Some of these servicemembers are heroic; others are whiny. A handful are self-loathing, and a few seem arrogant, narcissistic, or self-indulgent—about the same mix you’d find anywhere else. As one sergeant puts it, the Army doesn’t “make anything out of you that you weren’t already.” Still, everyone got tougher to survive DADT—and everyone got hurt along the way. Some of that damage came from the dishonesty of living a double life, conveyed most memorably in Our Time’s account of an Air Force public affairs officer whose job required her to defend DADT to the media. The Defense Department touts its support networks of chaplains, psychological counselors, veterans’ advocates, and military family support programs, but none of them served gay servicemembers. Our Time exposes the human costs of surviving basic training, Afghanistan, and forced silence all by yourself.

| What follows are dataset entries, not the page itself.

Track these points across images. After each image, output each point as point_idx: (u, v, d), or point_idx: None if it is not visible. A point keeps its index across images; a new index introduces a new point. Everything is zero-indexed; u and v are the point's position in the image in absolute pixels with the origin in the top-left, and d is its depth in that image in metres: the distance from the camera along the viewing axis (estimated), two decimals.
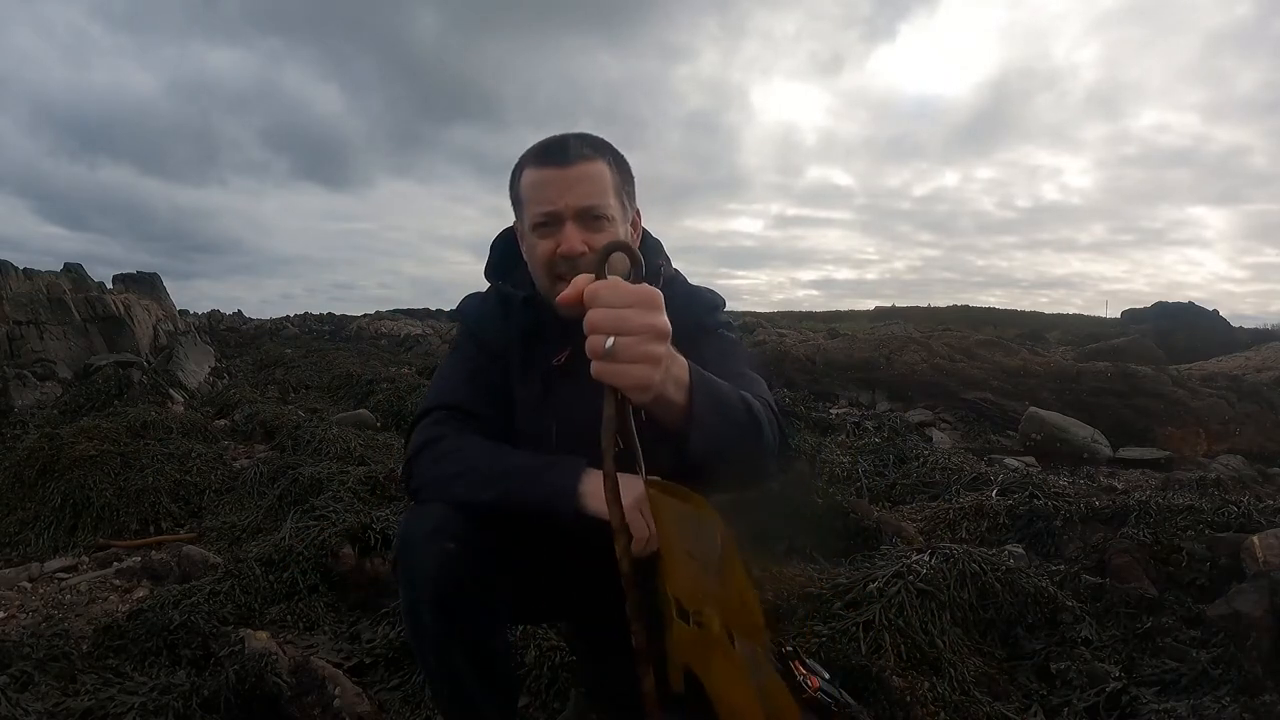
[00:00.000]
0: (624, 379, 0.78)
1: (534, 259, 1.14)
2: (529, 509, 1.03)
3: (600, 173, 1.10)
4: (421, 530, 1.07)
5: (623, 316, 0.77)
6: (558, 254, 1.09)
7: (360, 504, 2.83)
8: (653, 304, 0.78)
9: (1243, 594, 1.82)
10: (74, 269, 10.90)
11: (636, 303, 0.77)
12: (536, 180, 1.10)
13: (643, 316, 0.77)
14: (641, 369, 0.78)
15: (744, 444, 0.96)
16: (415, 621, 1.10)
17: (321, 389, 7.35)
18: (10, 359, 7.93)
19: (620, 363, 0.77)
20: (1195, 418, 6.15)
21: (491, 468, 1.07)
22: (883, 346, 8.83)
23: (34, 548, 2.92)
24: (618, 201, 1.12)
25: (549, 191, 1.09)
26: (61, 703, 1.59)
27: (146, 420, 4.26)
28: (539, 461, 1.07)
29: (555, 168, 1.09)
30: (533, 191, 1.11)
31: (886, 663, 1.67)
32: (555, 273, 1.11)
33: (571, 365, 1.15)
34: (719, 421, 0.90)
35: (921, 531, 2.70)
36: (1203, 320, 18.43)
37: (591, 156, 1.10)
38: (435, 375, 1.30)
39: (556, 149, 1.10)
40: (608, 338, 0.76)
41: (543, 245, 1.11)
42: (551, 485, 1.02)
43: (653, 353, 0.78)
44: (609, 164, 1.12)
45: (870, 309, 41.91)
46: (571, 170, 1.08)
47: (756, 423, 0.98)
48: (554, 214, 1.09)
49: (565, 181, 1.08)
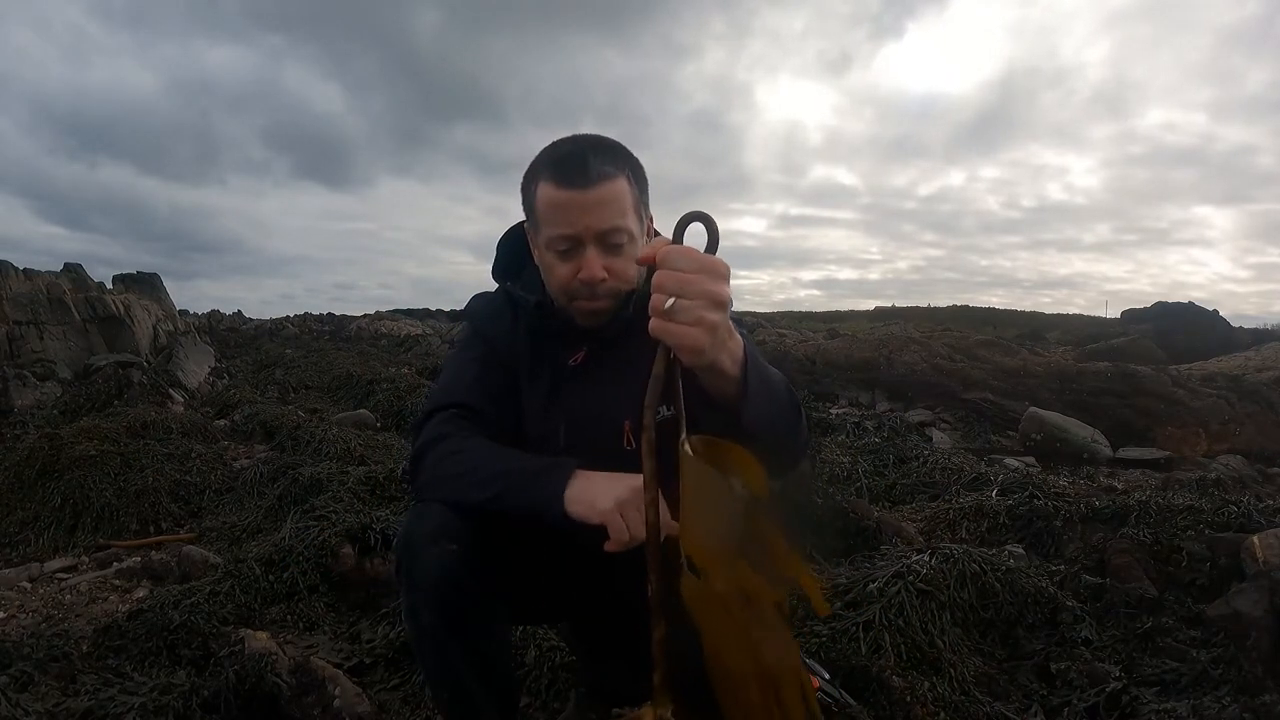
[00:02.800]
0: (679, 338, 0.80)
1: (551, 278, 1.13)
2: (521, 512, 1.03)
3: (620, 193, 1.08)
4: (424, 531, 1.07)
5: (687, 279, 0.79)
6: (578, 280, 1.08)
7: (360, 504, 2.83)
8: (719, 273, 0.81)
9: (1243, 594, 1.82)
10: (74, 269, 10.91)
11: (703, 270, 0.80)
12: (556, 201, 1.07)
13: (706, 283, 0.80)
14: (697, 332, 0.80)
15: (788, 425, 0.99)
16: (416, 623, 1.10)
17: (321, 389, 7.34)
18: (10, 359, 7.94)
19: (678, 323, 0.80)
20: (1195, 418, 6.15)
21: (491, 469, 1.07)
22: (883, 347, 8.83)
23: (34, 548, 2.91)
24: (636, 217, 1.11)
25: (569, 215, 1.06)
26: (61, 703, 1.59)
27: (146, 420, 4.25)
28: (534, 465, 1.07)
29: (576, 190, 1.06)
30: (551, 212, 1.08)
31: (886, 663, 1.67)
32: (574, 296, 1.10)
33: (584, 367, 1.16)
34: (767, 401, 0.92)
35: (921, 531, 2.70)
36: (1203, 320, 18.43)
37: (612, 175, 1.07)
38: (442, 373, 1.30)
39: (576, 169, 1.06)
40: (669, 298, 0.79)
41: (562, 269, 1.09)
42: (542, 489, 1.02)
43: (710, 319, 0.80)
44: (628, 178, 1.09)
45: (870, 309, 41.94)
46: (592, 193, 1.06)
47: (797, 407, 1.01)
48: (574, 238, 1.07)
49: (585, 205, 1.06)
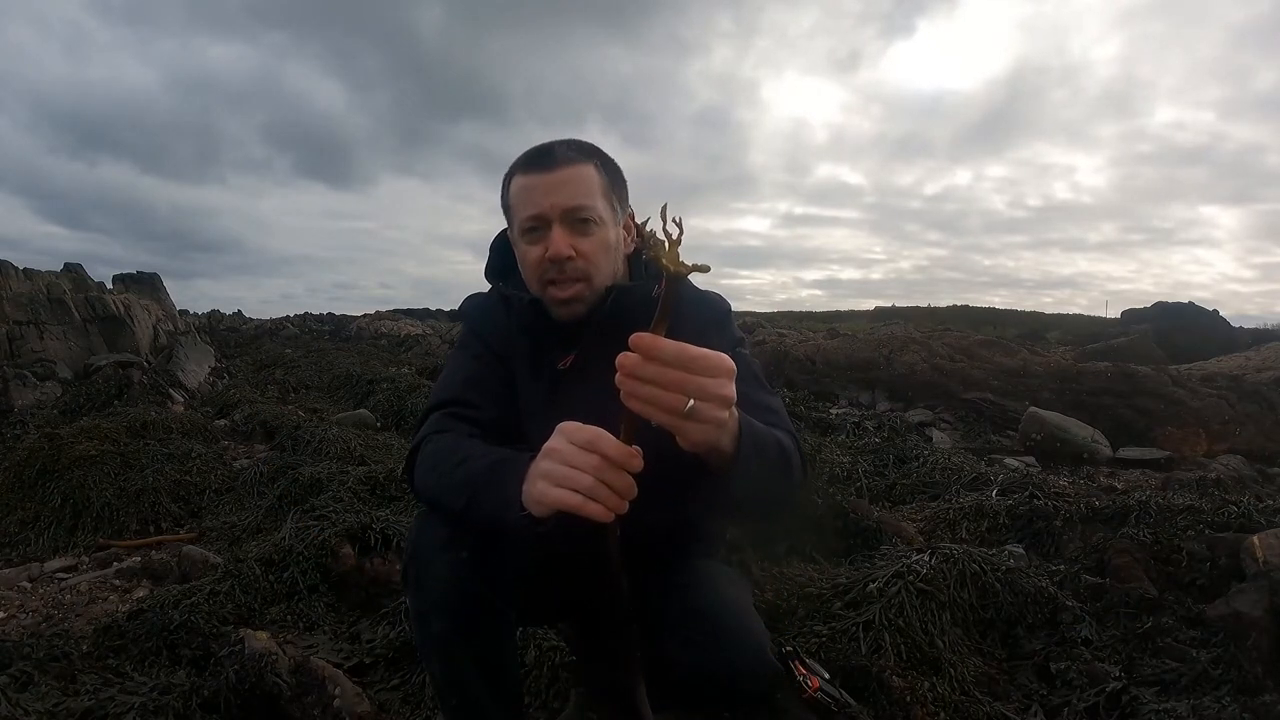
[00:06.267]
0: (697, 437, 0.83)
1: (525, 266, 1.14)
2: (484, 522, 0.99)
3: (586, 175, 1.10)
4: (434, 538, 1.07)
5: (705, 385, 0.79)
6: (546, 258, 1.09)
7: (360, 504, 2.83)
8: (731, 373, 0.82)
9: (1243, 594, 1.82)
10: (74, 269, 10.92)
11: (720, 374, 0.81)
12: (523, 185, 1.11)
13: (723, 387, 0.81)
14: (711, 431, 0.83)
15: (777, 484, 1.01)
16: (426, 630, 1.10)
17: (321, 389, 7.35)
18: (10, 359, 7.94)
19: (697, 423, 0.81)
20: (1195, 418, 6.14)
21: (461, 476, 1.02)
22: (883, 346, 8.83)
23: (34, 548, 2.92)
24: (606, 203, 1.12)
25: (535, 195, 1.09)
26: (61, 703, 1.59)
27: (146, 420, 4.26)
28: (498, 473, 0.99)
29: (541, 172, 1.10)
30: (520, 197, 1.11)
31: (886, 663, 1.67)
32: (546, 278, 1.11)
33: (576, 368, 1.15)
34: (758, 467, 0.93)
35: (921, 531, 2.70)
36: (1203, 320, 18.43)
37: (577, 160, 1.10)
38: (440, 374, 1.30)
39: (542, 154, 1.11)
40: (689, 401, 0.79)
41: (532, 251, 1.11)
42: (501, 497, 0.95)
43: (722, 418, 0.83)
44: (596, 166, 1.12)
45: (871, 309, 41.93)
46: (556, 174, 1.09)
47: (788, 464, 1.02)
48: (540, 217, 1.09)
49: (550, 184, 1.09)
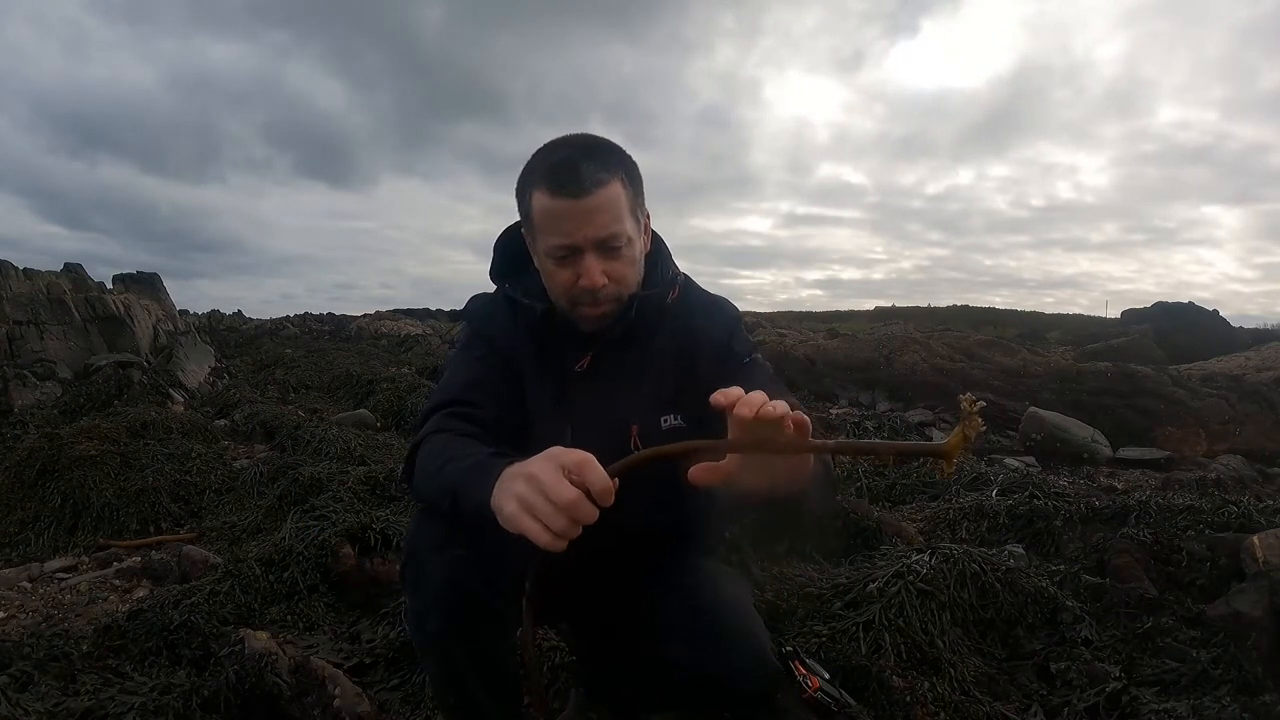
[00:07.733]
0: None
1: (552, 284, 1.14)
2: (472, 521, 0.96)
3: (615, 198, 1.08)
4: (431, 537, 1.07)
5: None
6: (579, 286, 1.09)
7: (360, 504, 2.82)
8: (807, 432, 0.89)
9: (1243, 594, 1.82)
10: (74, 269, 10.91)
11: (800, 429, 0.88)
12: (551, 210, 1.07)
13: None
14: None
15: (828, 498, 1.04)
16: (423, 629, 1.10)
17: (321, 389, 7.34)
18: (10, 359, 7.93)
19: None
20: (1195, 418, 6.14)
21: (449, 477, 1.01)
22: (883, 346, 8.83)
23: (34, 548, 2.92)
24: (632, 219, 1.11)
25: (565, 225, 1.07)
26: (61, 703, 1.59)
27: (146, 420, 4.26)
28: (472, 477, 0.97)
29: (570, 199, 1.05)
30: (547, 222, 1.08)
31: (886, 663, 1.67)
32: (577, 302, 1.11)
33: (590, 371, 1.16)
34: (821, 485, 0.98)
35: (921, 531, 2.70)
36: (1203, 320, 18.43)
37: (605, 181, 1.07)
38: (443, 374, 1.30)
39: (569, 177, 1.06)
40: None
41: (562, 275, 1.10)
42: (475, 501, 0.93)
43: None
44: (622, 181, 1.09)
45: (871, 309, 41.89)
46: (587, 202, 1.05)
47: (828, 475, 1.05)
48: (572, 247, 1.08)
49: (582, 214, 1.06)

This leaves Our Time with one slightly annoying, if unintended, feature. Too often the contributors praise themselves for not being like other gay people. “I don’t look or act like a stereotypical lesbian,” one Air Force officer tells us. “More than a few of my fellow infantrymen knew I was gay,” explains a soldier, “and no one cared.” Years of forced self-       reliance have instilled defense mechanisms that led servicemembers to deny the significance of their sexual orientation—and media coverage of the ban only amplified this tendency. In the book’s preface, Representative Patrick Murphy hopes for an army “of soldiers who value their comrades on their performance alone,” and Lori Wilfahrt, whose openly gay son died in service in Afghanistan, explains that “people knew, and nobody cared. … The other part just didn’t matter.” But, of course, it did.

And it does. Woven through Our Time are important reminders of the work that remains. Will openness truly lead to integration? Will gay, lesbian, and bisexual soldiers face a “pink ceiling” barring promotion? What about recognition for servicemembers’ same-sex spouses and their dependents? And where are the apologies for decades of harassment, witch hunts, and more than 14,000 dishonorable discharges since 1993 alone?

Josh Seefried titled his book Our Time because he believes that the answers to those questions should—and now can—emerge from within the ranks: “gay troops must lead.” True enough. But solutions won’t come by insisting that the repeal of DADT doesn’t mark a profound challenge to existing U.S. military culture, or by pretending that soldiers will always be judged by “performance alone,” or by wishing that being gay in the military is about to become “no big deal.” It’s okay for it to be a big deal, because only big deals bring big changes.


Christopher Capozzola is an associate professor of history at MIT.